Paris (AFP) – The passengers of the TGV will finally be able to surf the internet during their trip, first between Paris and Lyon, where free wifi is available as early as this week, and then gradually on the whole of the high-speed train lines by the end of 2017.
“on board Internet, the customers were waiting, it has become a basic need,” commented Tuesday, Rachel Picard, executive director of Voyages SNCF, during the presentation to the press of this service, acclaimed to 80% in the customer surveys.
Tested for several weeks on the Paris/Lyon, and baptized TGV Connect, it will officially be available from Thursday.
however, of late, because in 2015, the president of the SNCF Guillaume Pepy promised internet in the “all French trains” by the end of 2016. Blame it on the “purchasing process” of the system and connection to “the competition to equip the oars”, taking longer than expected, he justified, questioned by AFP.
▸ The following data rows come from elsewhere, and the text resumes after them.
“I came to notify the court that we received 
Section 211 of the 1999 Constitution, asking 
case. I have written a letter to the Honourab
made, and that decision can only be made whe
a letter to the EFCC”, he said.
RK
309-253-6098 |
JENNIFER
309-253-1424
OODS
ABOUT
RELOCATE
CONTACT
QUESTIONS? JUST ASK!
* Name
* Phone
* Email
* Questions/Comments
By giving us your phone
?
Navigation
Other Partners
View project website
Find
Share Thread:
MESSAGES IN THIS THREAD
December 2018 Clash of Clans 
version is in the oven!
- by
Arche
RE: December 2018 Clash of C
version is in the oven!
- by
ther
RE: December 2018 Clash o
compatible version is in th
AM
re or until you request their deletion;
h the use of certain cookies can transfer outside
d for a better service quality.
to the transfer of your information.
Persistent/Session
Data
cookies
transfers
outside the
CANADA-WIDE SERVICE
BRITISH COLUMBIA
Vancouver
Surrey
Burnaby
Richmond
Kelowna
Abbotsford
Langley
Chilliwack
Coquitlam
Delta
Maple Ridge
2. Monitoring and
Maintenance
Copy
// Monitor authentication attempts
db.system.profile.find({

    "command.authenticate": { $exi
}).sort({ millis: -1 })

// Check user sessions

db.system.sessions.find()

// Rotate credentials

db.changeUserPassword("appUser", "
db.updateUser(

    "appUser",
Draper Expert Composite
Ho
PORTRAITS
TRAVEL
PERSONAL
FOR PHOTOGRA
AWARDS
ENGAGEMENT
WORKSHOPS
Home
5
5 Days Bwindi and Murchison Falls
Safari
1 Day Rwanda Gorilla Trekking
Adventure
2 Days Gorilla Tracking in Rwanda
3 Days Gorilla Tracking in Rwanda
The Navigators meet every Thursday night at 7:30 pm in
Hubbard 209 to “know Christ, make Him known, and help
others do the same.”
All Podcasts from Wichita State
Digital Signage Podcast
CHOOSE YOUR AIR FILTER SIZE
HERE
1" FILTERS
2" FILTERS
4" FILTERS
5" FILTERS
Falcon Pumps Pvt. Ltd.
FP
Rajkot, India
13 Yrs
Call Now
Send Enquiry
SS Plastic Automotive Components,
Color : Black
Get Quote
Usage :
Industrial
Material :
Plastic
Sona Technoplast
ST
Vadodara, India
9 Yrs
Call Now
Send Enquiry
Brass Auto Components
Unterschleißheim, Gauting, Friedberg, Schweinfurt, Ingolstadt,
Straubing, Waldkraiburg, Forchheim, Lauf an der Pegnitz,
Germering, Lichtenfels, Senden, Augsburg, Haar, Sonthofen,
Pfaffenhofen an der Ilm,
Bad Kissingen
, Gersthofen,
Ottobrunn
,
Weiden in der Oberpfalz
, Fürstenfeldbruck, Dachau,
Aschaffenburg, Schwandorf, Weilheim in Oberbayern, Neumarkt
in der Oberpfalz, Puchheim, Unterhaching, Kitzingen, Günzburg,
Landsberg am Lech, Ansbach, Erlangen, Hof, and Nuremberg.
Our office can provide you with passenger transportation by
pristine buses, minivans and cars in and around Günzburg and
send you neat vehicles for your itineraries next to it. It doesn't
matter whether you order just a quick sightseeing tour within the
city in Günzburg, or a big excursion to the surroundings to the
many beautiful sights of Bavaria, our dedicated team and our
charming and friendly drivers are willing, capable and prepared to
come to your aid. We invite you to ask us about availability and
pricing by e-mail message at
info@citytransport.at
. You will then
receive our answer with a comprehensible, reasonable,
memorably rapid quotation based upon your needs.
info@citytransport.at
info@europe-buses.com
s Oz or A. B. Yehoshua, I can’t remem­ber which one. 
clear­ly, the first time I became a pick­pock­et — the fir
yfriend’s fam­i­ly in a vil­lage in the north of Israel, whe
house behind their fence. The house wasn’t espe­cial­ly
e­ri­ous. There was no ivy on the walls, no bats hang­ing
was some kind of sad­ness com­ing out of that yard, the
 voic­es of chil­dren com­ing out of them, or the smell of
In 2017, all high-speed train lines will be connected: Bordeaux, Strasbourg, Lille, Rennes, and Marseille. Other trains will follow: “90% of the train journeys will be covered by 2020,” assured Guillaume Pepy.
If that is the end of the web page that takes hours to appear, not issue to enjoy the journey to watch the latest movie releases.
The choice of SNCF is “first to offer free internet access”, pointed out Guillaume Pepy, adding that”it must be borne in mind that 550 people may not, at the same time, decide to download a movie, it goes into a no wifi network, no 3G/4G network”.
And, “once one has reached the quota of data (permitted), the flow is slowed down,” adds Peter Matuchet, marketing director of Voyages SNCF.
- a Third attempt to -
as the train is launched at 300 km/h, the portal of connection indicates on a map where is the train, and what is the quality of the bandwidth – good, average or poor according to the portions of the line. Another page offers to order their meals, with the option to have it delivered without getting up from his seat, or even to order a taxi or book a rental car on arrival.
“This is the third attempt in the TGV, so we hope that it will be good”, smiled Rachel Picard.
After a first test on the line Paris-Vendôme in 2004, only with the 2G, and a second on the line Paris to Strasbourg in 2010, which was using satellite technology – and proposed that the extra charge for internet – this time, a system using mobile networks (3G/4G, and relaying them via the wi-fi on board trains, which has been selected.
“We ride at 300 km/h, that’s the difficulty,” stressed Rachel Picard.
at this speed, the passage of relay between two terminals 3G/4G is done every 15 seconds. Thus, the telephone operator Orange has installed terminals every two or three miles along the high-speed rail line, to pick up the wifi signal.
Installed on the drive bar, “it has eight antennas that pick up the signal. Then this signal is the aggregates, and through a network of optical fibers, ( … ), the fact circulate throughout the train”. Then, in each car, four wifi antennae transmit this signal to the users, ” said Pierre Matuchet.
“It gets the signal 3G/4G and turns it into wifi, to stabilize the signal, to make it more pure”, he added.
For the station, the equipment of the 300 TGV trains circulating in France, which lasts a week for each one, will cost 350,000 euros per ream, or 100 million euros in total. Orange does not communicate the amount of the investment.